━━━ Records for this exercise ━━━

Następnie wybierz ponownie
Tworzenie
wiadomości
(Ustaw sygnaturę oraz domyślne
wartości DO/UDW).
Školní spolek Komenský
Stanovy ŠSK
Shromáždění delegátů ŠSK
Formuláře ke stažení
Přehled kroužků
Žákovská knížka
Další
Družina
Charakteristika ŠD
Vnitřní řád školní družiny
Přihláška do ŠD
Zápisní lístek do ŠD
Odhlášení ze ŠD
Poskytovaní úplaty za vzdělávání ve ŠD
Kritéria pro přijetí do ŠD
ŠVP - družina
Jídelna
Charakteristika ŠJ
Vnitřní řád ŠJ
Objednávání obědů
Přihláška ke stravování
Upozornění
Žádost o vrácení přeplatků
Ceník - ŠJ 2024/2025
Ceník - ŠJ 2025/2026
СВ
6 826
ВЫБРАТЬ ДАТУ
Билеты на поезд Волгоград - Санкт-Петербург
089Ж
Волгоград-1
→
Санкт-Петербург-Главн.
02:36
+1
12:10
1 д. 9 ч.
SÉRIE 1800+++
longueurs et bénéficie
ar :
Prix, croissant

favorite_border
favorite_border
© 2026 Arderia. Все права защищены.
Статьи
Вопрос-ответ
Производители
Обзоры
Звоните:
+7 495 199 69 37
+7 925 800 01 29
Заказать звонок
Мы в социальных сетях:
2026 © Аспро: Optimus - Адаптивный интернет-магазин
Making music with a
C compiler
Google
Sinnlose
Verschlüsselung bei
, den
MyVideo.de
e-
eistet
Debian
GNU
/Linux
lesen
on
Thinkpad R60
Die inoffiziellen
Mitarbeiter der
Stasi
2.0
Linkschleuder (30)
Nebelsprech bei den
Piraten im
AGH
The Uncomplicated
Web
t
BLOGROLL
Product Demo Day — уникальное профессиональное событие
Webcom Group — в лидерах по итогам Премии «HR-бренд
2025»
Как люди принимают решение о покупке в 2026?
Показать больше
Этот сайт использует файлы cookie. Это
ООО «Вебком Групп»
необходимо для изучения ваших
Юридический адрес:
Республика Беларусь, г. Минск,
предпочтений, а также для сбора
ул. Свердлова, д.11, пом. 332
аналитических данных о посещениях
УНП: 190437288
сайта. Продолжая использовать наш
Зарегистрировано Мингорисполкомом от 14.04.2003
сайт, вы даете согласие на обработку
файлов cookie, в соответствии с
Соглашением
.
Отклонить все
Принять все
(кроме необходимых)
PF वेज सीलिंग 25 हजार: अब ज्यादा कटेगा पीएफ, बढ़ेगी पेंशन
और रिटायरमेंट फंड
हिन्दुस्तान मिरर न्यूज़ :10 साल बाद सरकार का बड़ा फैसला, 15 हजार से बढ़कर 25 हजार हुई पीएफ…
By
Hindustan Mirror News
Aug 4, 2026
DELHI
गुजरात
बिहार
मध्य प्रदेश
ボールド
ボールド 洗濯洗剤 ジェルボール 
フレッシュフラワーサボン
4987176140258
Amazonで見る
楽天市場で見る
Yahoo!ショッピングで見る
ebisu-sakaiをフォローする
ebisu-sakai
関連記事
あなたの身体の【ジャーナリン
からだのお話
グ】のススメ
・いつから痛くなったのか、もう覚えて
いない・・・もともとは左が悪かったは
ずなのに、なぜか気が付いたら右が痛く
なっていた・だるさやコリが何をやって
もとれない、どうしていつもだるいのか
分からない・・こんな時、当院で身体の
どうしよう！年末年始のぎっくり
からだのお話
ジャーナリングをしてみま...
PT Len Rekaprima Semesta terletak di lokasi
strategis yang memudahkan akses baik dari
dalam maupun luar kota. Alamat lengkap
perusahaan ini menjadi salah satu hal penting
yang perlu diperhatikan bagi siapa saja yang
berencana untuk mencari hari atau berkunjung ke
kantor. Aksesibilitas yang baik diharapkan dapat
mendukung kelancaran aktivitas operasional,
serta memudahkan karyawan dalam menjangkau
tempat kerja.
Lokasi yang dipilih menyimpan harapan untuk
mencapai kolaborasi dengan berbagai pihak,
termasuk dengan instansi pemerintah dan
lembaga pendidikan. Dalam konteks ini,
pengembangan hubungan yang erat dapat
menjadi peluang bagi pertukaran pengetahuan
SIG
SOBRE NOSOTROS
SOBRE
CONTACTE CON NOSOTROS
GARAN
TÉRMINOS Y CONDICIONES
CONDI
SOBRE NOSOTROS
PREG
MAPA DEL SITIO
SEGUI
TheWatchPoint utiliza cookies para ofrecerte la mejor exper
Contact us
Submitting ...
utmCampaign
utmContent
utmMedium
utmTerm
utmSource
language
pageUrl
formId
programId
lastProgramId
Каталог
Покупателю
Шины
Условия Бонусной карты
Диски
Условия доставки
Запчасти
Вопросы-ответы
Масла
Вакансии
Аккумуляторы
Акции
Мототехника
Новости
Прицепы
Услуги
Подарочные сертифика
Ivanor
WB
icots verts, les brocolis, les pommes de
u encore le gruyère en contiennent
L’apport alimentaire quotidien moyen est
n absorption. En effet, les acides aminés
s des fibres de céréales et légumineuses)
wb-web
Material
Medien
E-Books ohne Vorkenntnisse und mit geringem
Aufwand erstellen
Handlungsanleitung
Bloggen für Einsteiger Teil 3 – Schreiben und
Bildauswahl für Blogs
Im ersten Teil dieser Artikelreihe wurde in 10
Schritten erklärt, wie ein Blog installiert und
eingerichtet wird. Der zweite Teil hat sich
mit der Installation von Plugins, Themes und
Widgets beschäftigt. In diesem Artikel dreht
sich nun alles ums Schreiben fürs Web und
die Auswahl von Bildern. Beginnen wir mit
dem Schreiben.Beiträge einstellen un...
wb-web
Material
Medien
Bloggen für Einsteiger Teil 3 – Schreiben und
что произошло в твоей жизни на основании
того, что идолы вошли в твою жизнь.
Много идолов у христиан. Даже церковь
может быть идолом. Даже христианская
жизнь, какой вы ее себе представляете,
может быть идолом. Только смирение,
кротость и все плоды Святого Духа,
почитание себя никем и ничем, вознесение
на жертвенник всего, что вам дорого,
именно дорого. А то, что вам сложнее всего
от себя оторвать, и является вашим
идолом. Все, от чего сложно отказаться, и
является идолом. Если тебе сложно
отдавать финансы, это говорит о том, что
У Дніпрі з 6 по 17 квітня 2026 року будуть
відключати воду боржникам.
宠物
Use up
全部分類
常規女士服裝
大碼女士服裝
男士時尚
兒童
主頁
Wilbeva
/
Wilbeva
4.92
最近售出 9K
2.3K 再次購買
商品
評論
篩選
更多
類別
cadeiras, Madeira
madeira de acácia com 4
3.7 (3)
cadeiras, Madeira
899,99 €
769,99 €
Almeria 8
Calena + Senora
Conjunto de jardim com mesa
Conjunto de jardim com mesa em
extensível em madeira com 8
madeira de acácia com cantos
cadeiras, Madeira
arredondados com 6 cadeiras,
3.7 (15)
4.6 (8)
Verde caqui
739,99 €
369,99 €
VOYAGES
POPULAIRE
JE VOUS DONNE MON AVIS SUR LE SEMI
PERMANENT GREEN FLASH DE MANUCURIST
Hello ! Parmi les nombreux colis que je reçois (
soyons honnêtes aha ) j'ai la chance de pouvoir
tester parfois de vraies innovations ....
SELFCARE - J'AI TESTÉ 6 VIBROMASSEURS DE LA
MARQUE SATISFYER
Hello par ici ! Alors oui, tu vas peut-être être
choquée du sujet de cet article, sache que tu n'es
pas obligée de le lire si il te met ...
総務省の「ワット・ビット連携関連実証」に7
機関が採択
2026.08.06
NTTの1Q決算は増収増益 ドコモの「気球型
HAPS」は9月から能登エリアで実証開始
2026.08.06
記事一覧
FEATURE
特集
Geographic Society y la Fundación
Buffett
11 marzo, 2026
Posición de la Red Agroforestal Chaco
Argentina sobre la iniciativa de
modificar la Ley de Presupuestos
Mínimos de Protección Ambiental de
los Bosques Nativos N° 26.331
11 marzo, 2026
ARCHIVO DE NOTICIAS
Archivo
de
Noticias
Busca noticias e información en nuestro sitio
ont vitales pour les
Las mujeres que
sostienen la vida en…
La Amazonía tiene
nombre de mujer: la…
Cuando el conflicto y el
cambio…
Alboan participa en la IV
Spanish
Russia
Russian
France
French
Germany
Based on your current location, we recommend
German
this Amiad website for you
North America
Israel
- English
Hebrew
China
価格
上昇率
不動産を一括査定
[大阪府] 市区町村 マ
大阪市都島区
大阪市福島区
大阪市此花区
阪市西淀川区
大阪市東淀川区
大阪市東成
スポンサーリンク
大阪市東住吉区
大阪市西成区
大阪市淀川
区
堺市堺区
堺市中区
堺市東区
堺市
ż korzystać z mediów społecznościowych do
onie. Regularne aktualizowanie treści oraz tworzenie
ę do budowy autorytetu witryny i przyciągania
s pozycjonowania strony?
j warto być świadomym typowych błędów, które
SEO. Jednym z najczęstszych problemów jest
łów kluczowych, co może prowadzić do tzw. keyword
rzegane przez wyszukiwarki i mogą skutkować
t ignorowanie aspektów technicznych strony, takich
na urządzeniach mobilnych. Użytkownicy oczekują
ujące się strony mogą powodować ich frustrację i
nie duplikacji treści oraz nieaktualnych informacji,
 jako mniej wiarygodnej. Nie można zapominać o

━━━

Assignment: Starting at the line that contains "Принять все" and stopping after the line that contains "Handlungsanleitung", write out every line exactly as it appears above, and no other line.

Written reply:
Принять все
(кроме необходимых)
PF वेज सीलिंग 25 हजार: अब ज्यादा कटेगा पीएफ, बढ़ेगी पेंशन
और रिटायरमेंट फंड
हिन्दुस्तान मिरर न्यूज़ :10 साल बाद सरकार का बड़ा फैसला, 15 हजार से बढ़कर 25 हजार हुई पीएफ…
By
Hindustan Mirror News
Aug 4, 2026
DELHI
गुजरात
बिहार
मध्य प्रदेश
ボールド
ボールド 洗濯洗剤 ジェルボール 
フレッシュフラワーサボン
4987176140258
Amazonで見る
楽天市場で見る
Yahoo!ショッピングで見る
ebisu-sakaiをフォローする
ebisu-sakai
関連記事
あなたの身体の【ジャーナリン
からだのお話
グ】のススメ
・いつから痛くなったのか、もう覚えて
いない・・・もともとは左が悪かったは
ずなのに、なぜか気が付いたら右が痛く
なっていた・だるさやコリが何をやって
もとれない、どうしていつもだるいのか
分からない・・こんな時、当院で身体の
どうしよう！年末年始のぎっくり
からだのお話
ジャーナリングをしてみま...
PT Len Rekaprima Semesta terletak di lokasi
strategis yang memudahkan akses baik dari
dalam maupun luar kota. Alamat lengkap
perusahaan ini menjadi salah satu hal penting
yang perlu diperhatikan bagi siapa saja yang
berencana untuk mencari hari atau berkunjung ke
kantor. Aksesibilitas yang baik diharapkan dapat
mendukung kelancaran aktivitas operasional,
serta memudahkan karyawan dalam menjangkau
tempat kerja.
Lokasi yang dipilih menyimpan harapan untuk
mencapai kolaborasi dengan berbagai pihak,
termasuk dengan instansi pemerintah dan
lembaga pendidikan. Dalam konteks ini,
pengembangan hubungan yang erat dapat
menjadi peluang bagi pertukaran pengetahuan
SIG
SOBRE NOSOTROS
SOBRE
CONTACTE CON NOSOTROS
GARAN
TÉRMINOS Y CONDICIONES
CONDI
SOBRE NOSOTROS
PREG
MAPA DEL SITIO
SEGUI
TheWatchPoint utiliza cookies para ofrecerte la mejor exper
Contact us
Submitting ...
utmCampaign
utmContent
utmMedium
utmTerm
utmSource
language
pageUrl
formId
programId
lastProgramId
Каталог
Покупателю
Шины
Условия Бонусной карты
Диски
Условия доставки
Запчасти
Вопросы-ответы
Масла
Вакансии
Аккумуляторы
Акции
Мототехника
Новости
Прицепы
Услуги
Подарочные сертифика
Ivanor
WB
icots verts, les brocolis, les pommes de
u encore le gruyère en contiennent
L’apport alimentaire quotidien moyen est
n absorption. En effet, les acides aminés
s des fibres de céréales et légumineuses)
wb-web
Material
Medien
E-Books ohne Vorkenntnisse und mit geringem
Aufwand erstellen
Handlungsanleitung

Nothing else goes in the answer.